The second dissonance that I feel relates to the response to incidents of information security ICS. As a person involved in automated process control systems, I am accustomed to the fact that when any indignation appears, the control system with its algorithms compensates for this indignation. That is, there is an active reaction. And what is meant by the term "Response to an incident of information security in an automated process control system"? In most cases, at an industrial facility, this action implies a post-analysis of the incident and the adoption of measures to adjust the protections and settings in terms of information security and ICS to prevent such a case in the future. One case of a regular shutdown and subsequent restart of a large technological unit can cost tens of millions of dollars, a shutdown of a technological unit with damage to technological equipment can cost hundreds of millions of dollars. And what, all attacks and penetrations occur so quickly that the on-duty personnel (the information security specialist of the facility, at least now, is not the duty personnel) cannot do anything? In most cases, no. Modern IDS software, together with the analysis of the valubility of the LAN connections of the ICS, make it possible to form effective scenarios for the response of the facility personnel on duty to incidents in the ICS industrial networks.

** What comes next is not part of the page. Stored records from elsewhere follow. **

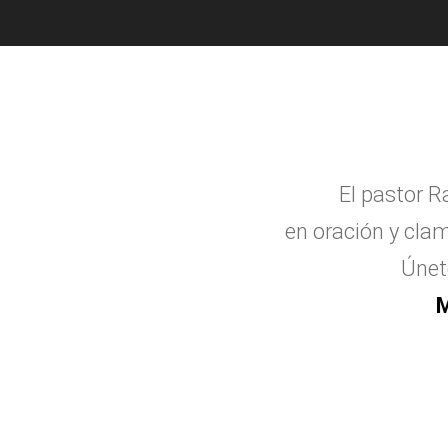
El pastor R
en oraci
ó
n y clam
Únet
M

Disabling unnecessary connections can stop an attack, or prevent it from spreading to other connected ICS LANs. Of course, in this matter, it is necessary to form certain scenarios for analyzing IDS messages and assessing the adequacy of an object's controllability in an incident, on the basis of which it is necessary to formulate instructions for the actions of operational and duty personnel in conditions of a threat or the implementation of an information security incident. To implement the function of disconnecting unnecessary links, an Emergency LAN Control Panel of the ICS can be provided, which contains Ethernet interface breakers (like etherCUT) for connections defined as non-important for technological process operation.